本文:
----------------------------------------

2008年11月21日更新

さらば「ロードショー」

いよいよ、本日発売をもって映画雑誌「ロードショー」(集英社)が休刊となる。


伊藤Pは「ロードショー」と共に、小・中・高と映画道を突き進んだのだが、
「ロードショー」の購入目的の一つとして、純粋に映画が好きというだけでなく、
外国人女優のグラビアやヌード写真があった。


今はどうだか知らないが、伊藤Pが購入していた頃は、
普通にセクシーショットや裸の場面写真が掲載されていた。
ヌード特集なんていう企画があったぐらいだ。


高学年の小学生が手にする可能性が高い雑誌にも関わらず、
アダルトビデオを紹介していた時期もあったんで、見方によってはソフトなエロ本だ。


伊藤Pは朝岡実嶺を「ロードショー」で知った。


エロ本を買うのは恥ずかしいけど、 「ロードショー」なら中学生でも堂々と買えた。
(エロ本も買ったけど)


美しい女優たちがどの映画で脱いでいるのか「ロードショー」で情報収集して、
映画館に見に行ったり、レンタルビデオを借りて見たりした。
ヌードや濡れ場があるから見たいって、不純な動機かもしれないけど、
思春期の男の子だったら性に興味があって当たり前だ。


ない方がおかしい。


ソフィー・マルソー、シャロン・ストーン、フィービー・ケイツ、
シンシア・ギブ、エマニュエル・ベアール、
ジョディ・フォスター、キム・ベーシンガー、みんなエロっぺかった。


中でも脱ぎ率高のエロ・フェロモンを放っていたのは、ダイアン・レインだ。


伊藤Pにとって、「ロードショー」と言えば、ダイアン・レイン、
ダイアン・レインと言えば、エロだった。


『ビッグタウン』でストリッパーを演じていることを「ロードショー」で知れば見る。

----------------------------------------

記録抜粋:

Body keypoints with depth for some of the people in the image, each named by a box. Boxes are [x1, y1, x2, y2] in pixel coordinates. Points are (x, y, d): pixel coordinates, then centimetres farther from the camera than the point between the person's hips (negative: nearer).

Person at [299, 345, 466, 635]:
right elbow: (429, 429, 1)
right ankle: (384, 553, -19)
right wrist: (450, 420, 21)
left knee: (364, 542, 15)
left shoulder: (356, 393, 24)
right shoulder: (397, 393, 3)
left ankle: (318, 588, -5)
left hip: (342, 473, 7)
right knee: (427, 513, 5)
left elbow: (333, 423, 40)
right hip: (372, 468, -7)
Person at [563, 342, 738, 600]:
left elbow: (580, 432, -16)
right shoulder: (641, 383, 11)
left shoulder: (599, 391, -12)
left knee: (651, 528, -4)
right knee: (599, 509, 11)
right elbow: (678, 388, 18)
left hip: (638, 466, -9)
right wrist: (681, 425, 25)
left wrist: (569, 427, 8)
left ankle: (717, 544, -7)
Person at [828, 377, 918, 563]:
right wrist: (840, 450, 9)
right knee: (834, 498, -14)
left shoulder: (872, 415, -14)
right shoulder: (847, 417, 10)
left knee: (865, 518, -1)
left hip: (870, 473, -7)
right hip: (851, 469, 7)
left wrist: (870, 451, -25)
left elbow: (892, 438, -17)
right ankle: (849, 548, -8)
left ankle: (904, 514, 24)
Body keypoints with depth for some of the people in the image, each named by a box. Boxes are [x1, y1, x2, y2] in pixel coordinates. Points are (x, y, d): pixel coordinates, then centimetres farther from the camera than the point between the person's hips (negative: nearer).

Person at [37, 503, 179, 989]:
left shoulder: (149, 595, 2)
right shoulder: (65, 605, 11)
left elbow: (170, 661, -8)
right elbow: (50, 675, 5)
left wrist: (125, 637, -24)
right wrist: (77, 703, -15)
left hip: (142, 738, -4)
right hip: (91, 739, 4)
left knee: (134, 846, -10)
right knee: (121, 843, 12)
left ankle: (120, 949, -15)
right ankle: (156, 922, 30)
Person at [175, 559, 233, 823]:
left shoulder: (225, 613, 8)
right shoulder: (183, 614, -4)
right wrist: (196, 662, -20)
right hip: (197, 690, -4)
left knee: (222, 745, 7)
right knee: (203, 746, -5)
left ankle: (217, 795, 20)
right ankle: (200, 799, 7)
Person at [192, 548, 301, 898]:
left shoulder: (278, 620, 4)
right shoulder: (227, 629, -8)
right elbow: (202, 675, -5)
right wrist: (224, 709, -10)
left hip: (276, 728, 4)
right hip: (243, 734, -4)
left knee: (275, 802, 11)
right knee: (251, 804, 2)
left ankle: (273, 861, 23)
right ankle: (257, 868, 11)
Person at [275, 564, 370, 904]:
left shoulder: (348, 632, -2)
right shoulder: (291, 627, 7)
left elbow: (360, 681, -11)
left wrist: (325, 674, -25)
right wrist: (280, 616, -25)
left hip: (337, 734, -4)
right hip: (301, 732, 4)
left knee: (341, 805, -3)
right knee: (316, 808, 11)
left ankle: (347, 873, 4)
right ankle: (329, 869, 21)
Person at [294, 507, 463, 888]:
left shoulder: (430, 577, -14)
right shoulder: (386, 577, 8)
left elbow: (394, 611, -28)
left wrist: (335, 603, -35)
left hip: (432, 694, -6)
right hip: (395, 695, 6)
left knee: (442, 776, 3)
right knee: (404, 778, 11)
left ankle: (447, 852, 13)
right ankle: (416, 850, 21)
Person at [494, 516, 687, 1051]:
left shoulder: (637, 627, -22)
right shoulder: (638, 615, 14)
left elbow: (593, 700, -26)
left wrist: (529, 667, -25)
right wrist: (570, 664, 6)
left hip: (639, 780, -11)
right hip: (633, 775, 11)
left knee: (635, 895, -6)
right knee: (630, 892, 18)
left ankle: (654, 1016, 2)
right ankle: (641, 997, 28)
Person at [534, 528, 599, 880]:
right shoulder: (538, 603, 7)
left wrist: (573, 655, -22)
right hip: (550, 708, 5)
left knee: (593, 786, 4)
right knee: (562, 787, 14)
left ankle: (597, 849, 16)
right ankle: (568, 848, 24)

----------------------------------------

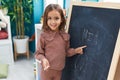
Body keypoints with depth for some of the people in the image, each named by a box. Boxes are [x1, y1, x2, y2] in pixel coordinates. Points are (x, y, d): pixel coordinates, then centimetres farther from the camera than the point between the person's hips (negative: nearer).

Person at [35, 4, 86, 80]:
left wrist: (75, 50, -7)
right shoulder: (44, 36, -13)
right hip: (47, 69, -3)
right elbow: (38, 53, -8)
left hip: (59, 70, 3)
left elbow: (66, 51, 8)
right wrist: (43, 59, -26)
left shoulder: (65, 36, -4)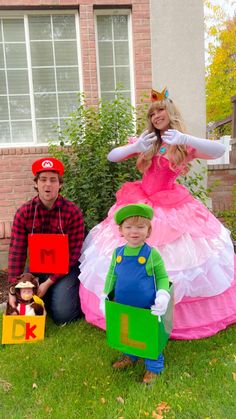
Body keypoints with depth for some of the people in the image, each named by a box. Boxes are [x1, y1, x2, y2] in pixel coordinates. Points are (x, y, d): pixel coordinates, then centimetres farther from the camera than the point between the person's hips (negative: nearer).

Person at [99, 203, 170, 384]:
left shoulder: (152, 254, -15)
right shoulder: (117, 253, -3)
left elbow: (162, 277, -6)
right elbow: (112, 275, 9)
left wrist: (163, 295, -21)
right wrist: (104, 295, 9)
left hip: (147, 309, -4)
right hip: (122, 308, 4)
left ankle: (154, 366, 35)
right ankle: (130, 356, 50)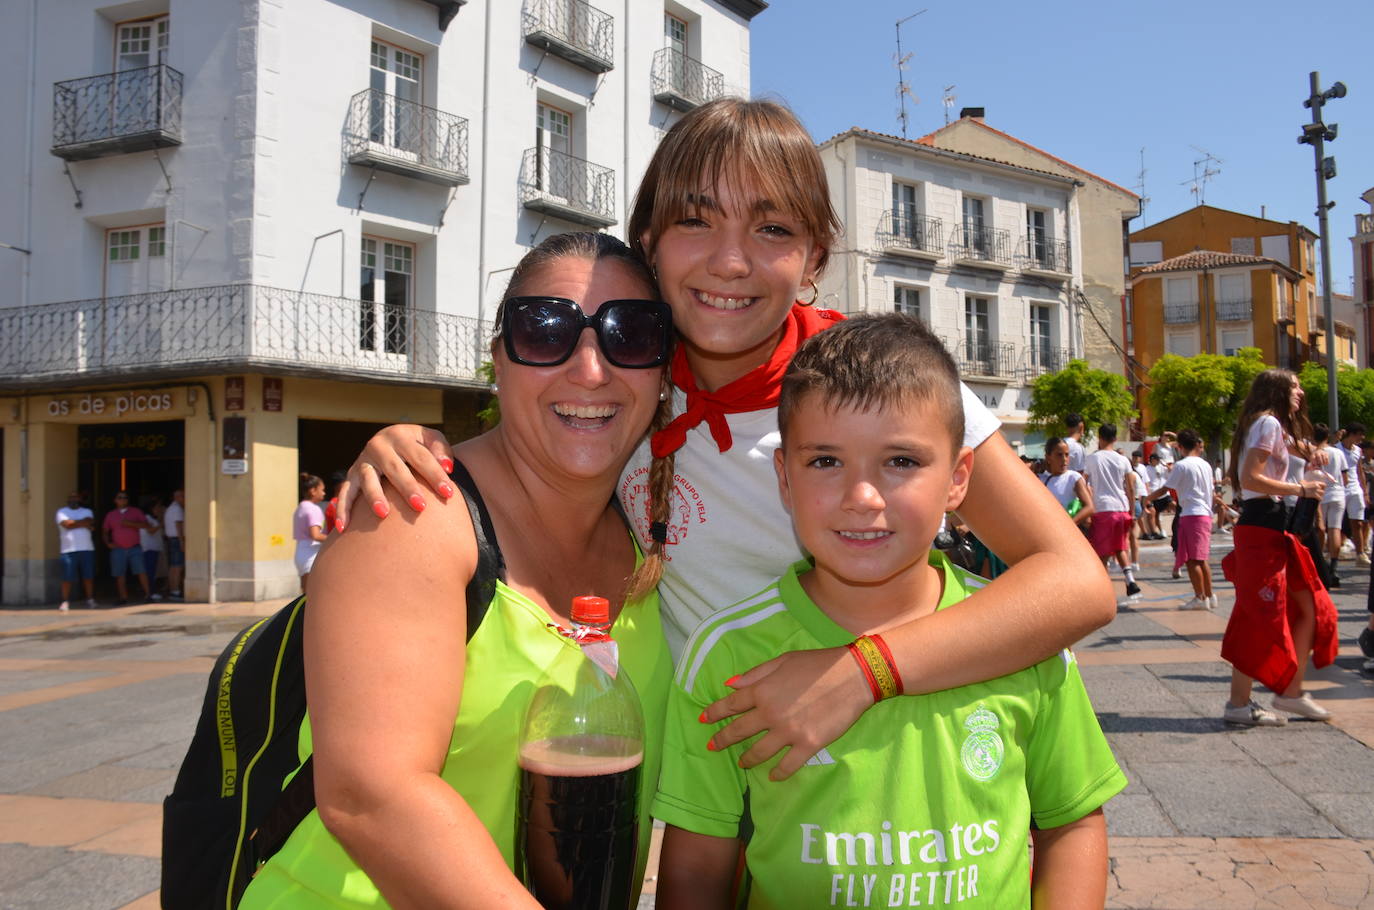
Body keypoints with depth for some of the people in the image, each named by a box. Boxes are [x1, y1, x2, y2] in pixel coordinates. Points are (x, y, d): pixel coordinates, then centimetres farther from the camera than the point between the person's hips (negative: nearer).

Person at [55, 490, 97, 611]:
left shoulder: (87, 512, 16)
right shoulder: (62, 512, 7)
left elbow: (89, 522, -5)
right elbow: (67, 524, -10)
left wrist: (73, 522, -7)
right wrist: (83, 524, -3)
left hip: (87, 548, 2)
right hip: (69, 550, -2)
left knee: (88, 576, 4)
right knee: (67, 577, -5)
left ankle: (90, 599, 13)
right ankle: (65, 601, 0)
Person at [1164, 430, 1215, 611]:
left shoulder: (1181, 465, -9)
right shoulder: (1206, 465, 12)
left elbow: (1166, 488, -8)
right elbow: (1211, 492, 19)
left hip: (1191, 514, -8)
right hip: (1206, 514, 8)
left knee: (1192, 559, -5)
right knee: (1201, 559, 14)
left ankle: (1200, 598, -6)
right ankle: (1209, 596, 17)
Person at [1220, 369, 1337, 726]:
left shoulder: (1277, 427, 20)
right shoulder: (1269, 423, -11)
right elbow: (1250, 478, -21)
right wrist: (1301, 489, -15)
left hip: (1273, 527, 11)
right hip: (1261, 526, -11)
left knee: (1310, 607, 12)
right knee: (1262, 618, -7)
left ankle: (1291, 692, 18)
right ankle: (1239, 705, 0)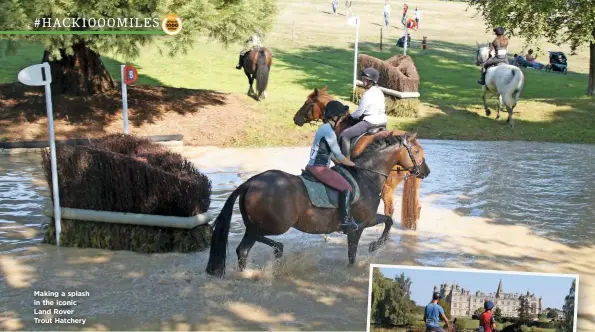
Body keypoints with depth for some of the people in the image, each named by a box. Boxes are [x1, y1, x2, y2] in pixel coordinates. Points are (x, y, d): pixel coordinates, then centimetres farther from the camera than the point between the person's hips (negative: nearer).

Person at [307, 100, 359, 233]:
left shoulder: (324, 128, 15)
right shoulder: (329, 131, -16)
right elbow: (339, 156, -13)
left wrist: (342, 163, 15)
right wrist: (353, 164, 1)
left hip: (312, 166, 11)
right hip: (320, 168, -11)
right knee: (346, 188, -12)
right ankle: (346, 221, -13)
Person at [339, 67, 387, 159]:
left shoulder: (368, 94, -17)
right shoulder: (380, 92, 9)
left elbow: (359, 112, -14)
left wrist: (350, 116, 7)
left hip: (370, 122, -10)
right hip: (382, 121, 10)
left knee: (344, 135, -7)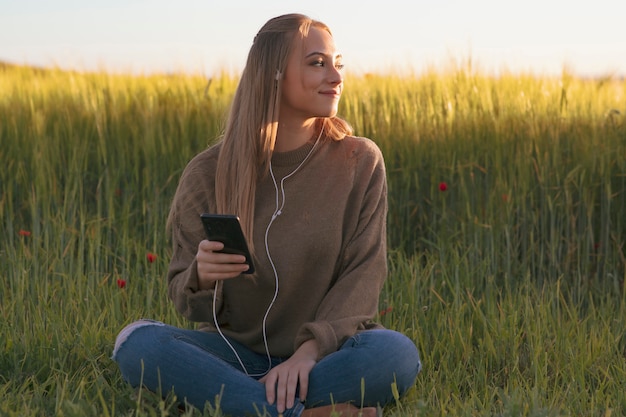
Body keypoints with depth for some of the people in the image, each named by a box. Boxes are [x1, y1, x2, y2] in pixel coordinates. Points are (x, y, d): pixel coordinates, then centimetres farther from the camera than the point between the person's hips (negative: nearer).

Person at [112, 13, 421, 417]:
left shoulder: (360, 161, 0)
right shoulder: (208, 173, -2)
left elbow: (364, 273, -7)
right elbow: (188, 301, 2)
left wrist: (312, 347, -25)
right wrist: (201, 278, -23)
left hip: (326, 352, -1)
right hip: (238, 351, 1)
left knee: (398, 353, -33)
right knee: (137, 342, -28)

----------------------------------------

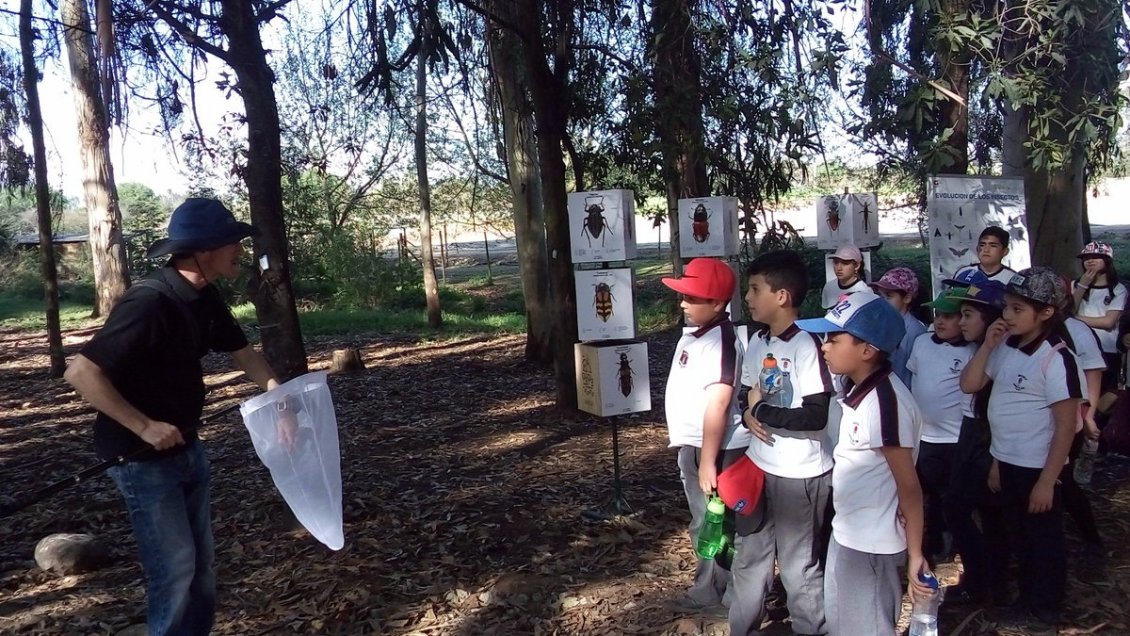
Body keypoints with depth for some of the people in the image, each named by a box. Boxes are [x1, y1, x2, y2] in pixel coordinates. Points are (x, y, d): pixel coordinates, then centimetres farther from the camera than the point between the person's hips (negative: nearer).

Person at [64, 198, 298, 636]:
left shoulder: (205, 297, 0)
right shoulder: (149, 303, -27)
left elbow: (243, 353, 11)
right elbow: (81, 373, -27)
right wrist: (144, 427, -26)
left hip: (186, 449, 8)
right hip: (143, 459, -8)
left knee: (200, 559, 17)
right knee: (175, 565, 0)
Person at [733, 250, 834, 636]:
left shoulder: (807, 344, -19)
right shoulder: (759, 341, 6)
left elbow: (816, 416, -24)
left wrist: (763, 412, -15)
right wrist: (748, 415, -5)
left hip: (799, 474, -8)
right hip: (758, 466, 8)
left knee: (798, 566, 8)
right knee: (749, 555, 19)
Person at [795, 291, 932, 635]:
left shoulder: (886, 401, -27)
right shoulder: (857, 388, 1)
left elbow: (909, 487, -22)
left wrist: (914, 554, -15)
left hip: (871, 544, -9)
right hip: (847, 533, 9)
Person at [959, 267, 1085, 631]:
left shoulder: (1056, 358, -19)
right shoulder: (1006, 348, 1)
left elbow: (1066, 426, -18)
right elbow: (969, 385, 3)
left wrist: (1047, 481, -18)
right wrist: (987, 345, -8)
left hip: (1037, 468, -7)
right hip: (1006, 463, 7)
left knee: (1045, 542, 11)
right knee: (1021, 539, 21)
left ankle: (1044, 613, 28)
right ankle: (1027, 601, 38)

----------------------------------------

課題:
本文の「ヌード特集なんていう企画があったぐらいだ。」から「(エロ本も買ったけど)」まで（両端を含む）を、「中学生」を「高校生」に変えて書き出してください。

解答欄:
ヌード特集なんていう企画があったぐらいだ。


高学年の小学生が手にする可能性が高い雑誌にも関わらず、
アダルトビデオを紹介していた時期もあったんで、見方によってはソフトなエロ本だ。


伊藤Pは朝岡実嶺を「ロードショー」で知った。


エロ本を買うのは恥ずかしいけど、 「ロードショー」なら高校生でも堂々と買えた。
(エロ本も買ったけど)